◆ Work instruction:
Only the lines with "SOTDMA" in the entries below belong in the answer; please copy them.

◆ The input:
+---+

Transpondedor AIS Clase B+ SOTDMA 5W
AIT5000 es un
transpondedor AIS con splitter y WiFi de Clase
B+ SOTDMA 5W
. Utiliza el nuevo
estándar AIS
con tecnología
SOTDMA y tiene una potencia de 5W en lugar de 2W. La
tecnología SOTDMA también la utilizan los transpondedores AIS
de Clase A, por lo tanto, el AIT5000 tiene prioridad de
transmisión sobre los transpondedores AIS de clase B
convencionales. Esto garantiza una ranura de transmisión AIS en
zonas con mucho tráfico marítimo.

+---+

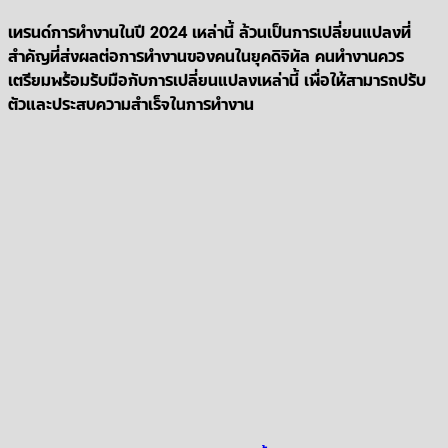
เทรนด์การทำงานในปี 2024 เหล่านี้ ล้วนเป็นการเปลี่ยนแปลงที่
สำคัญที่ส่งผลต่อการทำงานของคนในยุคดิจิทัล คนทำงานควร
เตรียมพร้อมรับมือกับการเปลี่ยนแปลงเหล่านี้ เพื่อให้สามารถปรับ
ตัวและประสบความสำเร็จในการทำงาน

+---+

◆ Response for this exercise:
Transpondedor AIS Clase B+ SOTDMA 5W
B+ SOTDMA 5W
SOTDMA y tiene una potencia de 5W en lugar de 2W. La
tecnología SOTDMA también la utilizan los transpondedores AIS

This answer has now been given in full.